I'm working on a Delta Live Tables (DLT) pipeline in Databricks Serverless mode.
I receive a stream of data from Event Hubs, where each incoming record contains a unique identifier (uuid) along with some attributes (code1, code2).
My goal is to update an existing table (data_event) using these records: if a record with the same uuid already exists (matching between uuid log and table record uuid), I want to update its values (code1, code2, and fill the column timestamp_update with the current time of the table update). 
 
 
schema_update = StructType([
    StructField("uuid", StringType(), False),
    StructField("code1", StringType(), True),
    StructField("code2", StringType(), True)
])
@dlt.view
def raw_data_view():
    df_raw = (
        spark.readStream
             .format("kafka")
             .options(**KAFKA_OPTIONS)
             .load()
    )
    df_parsed = (
        df_raw.selectExpr("CAST(value AS STRING) AS json_data")
              .select(from_json(col("json_data"), schema_update).alias("data"))

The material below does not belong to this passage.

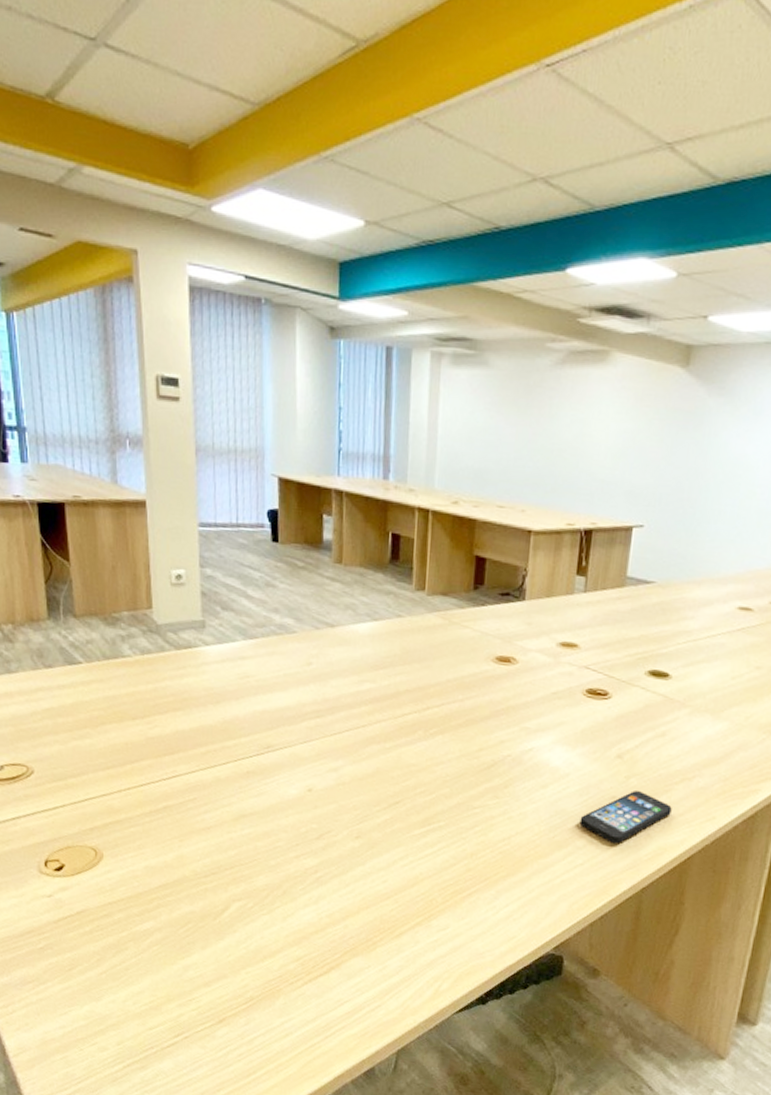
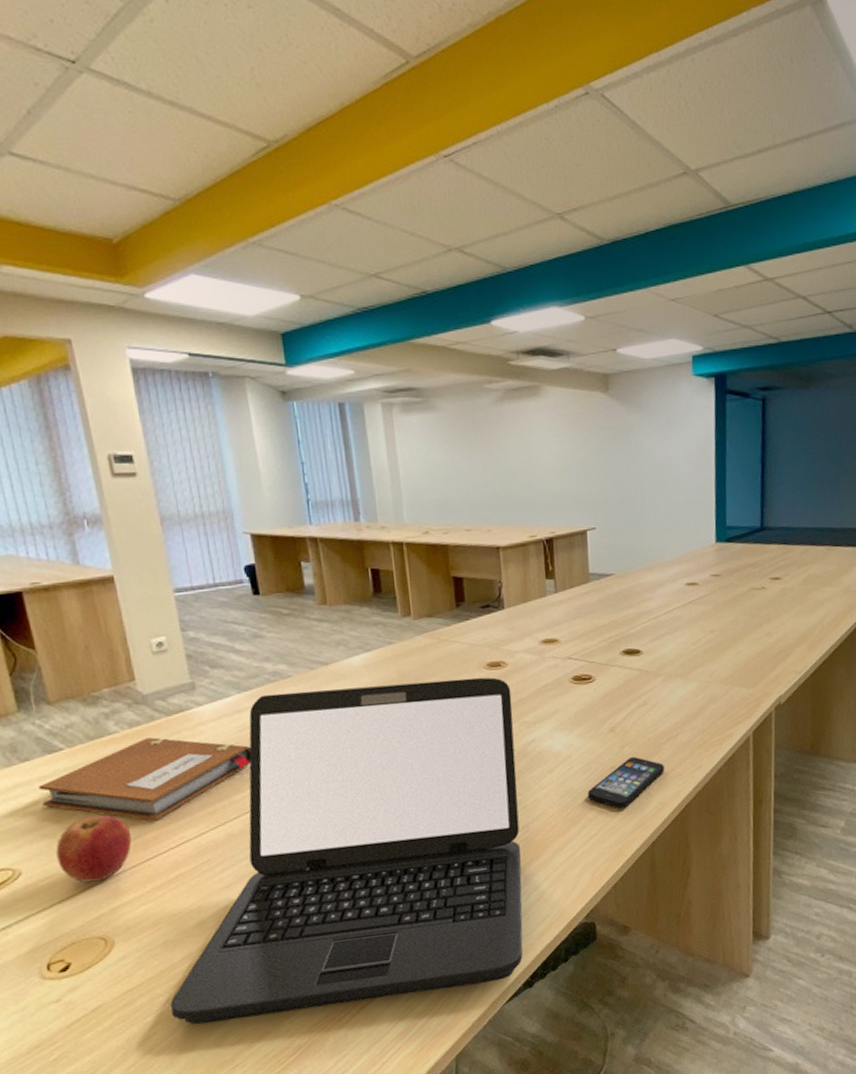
notebook: none [57,667,249,749] -> present [39,737,252,821]
apple: none [65,732,130,795] -> present [56,814,132,883]
laptop: none [143,646,517,989] -> present [170,677,523,1025]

              .select("data.*")
              .withColumn("timestamp_update", current_timestamp())
    )
    return df_parsed
dlt.apply_changes(
    target="data_event",         
    source="raw_data_view",          
    keys=["uuid"],
    sequence_by="timestamp_update",
    stored_as_scd_type=1
)
 
 
 I get this error:
 
 
com.databricks.pipelines.common.errors.DLTSparkException: [STREAMING_TARGET_NOT_DEFINED] Cannot found target table `test`.`testtables`.`data_event` for the APPLY CHANGES command. Target table `test`.`testtables`.`data_event` is not defined in the pipeline.